Slinking five minutes later into our shade, while the complainers sat in their car 10 feet away with the air conditioner running, the young policeman obviously hated to hold the conversation we forced him to have. We bantered cordially back and forth about rules, property,trespass, and lease agreements, neither of us convinced of the other’s position.

He pulled out what he thought was his ace in the hole when he asked, “How would you like it if it was YOUR mother or grandmother here and you were camping at their gravesite?”Simultaneously, all five of us said, “They would LOVE it.”

Ultimately, we decided a night in jail – even in an air-conditioned cell – wasn’t worth the hassle, so we moved our tents across the drive, 20 feet. We needed to get cool, so we decided to hitch a ride to an air-conditioned restaurant in Waterloo. After several quizzical looks by drivers who wondered how in the world we thought FIVE people could catch a ride, one lady in a big red pickup stopped. She had just come from the same cemetery where she was visiting with and praying for her recently departed husband, and she was curious about what the hundreds of people and tents were doing there.

When we said we were riding through Iowa and were staying there that night, she said, “Hallelujah, David will have some company tonight.”

It’s all about perspective, isn’t it?

As great a time as I had with my kids and buddy, riding 70 miles a day through several small towns, each of which threw us a party, the highlight came the last day as we navigated the rolling hills approaching Clinton.
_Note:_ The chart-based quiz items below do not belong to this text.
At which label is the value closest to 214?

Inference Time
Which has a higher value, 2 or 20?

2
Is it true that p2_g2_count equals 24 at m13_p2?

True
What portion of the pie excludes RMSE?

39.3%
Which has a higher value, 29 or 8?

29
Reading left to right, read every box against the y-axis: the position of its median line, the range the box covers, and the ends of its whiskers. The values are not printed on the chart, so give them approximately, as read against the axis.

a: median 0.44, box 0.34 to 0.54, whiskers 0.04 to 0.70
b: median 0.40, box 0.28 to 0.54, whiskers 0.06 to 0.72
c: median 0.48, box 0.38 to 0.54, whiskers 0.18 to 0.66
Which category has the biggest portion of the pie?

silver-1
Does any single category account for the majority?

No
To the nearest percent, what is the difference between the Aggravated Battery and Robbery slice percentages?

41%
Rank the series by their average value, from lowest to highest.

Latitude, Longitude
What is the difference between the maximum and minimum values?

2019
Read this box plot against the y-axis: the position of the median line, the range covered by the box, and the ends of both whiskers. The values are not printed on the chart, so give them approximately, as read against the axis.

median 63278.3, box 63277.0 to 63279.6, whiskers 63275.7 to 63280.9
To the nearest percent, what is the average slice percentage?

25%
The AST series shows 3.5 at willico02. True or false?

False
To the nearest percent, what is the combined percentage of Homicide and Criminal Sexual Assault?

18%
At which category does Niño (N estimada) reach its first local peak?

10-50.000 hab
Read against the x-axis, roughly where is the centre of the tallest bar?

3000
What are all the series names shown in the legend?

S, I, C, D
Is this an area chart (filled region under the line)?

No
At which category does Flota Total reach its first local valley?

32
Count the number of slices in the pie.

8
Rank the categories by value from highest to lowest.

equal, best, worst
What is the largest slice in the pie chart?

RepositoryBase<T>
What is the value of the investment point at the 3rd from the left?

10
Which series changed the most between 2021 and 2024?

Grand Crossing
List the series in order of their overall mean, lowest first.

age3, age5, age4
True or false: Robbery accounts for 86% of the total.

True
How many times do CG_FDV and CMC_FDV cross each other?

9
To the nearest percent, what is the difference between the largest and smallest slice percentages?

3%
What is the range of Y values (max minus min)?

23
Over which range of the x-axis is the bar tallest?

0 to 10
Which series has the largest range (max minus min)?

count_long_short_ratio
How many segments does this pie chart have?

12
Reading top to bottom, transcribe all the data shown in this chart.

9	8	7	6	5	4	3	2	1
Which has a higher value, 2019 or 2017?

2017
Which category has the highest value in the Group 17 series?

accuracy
My team, The Jameson Jockeys, was riding close together and I punched it on a long downhill, tucking in and rolling past my oldest son.

Eastern Iowa on sixth day of riding.

He later told me he saw “an old guy” riding past him down that hill, which was his first surprise. But then he thought, “That guy has a bike like dad’s.” Then he realized, “It IS dad.” And my ride, day and week were made.

This is just the tip of what a week of RAGBRAI is like, not to mention the miles and smiles, temporary friends and cornfields that never end, the heavy heat and rough streets. There is no way to explain it, even to a long-suffering spouse who is doing her best to help me through re-entry into normal life. 

But, she did put her foot down when I programmed the white noise sound track in our bedroom to be a train whistle.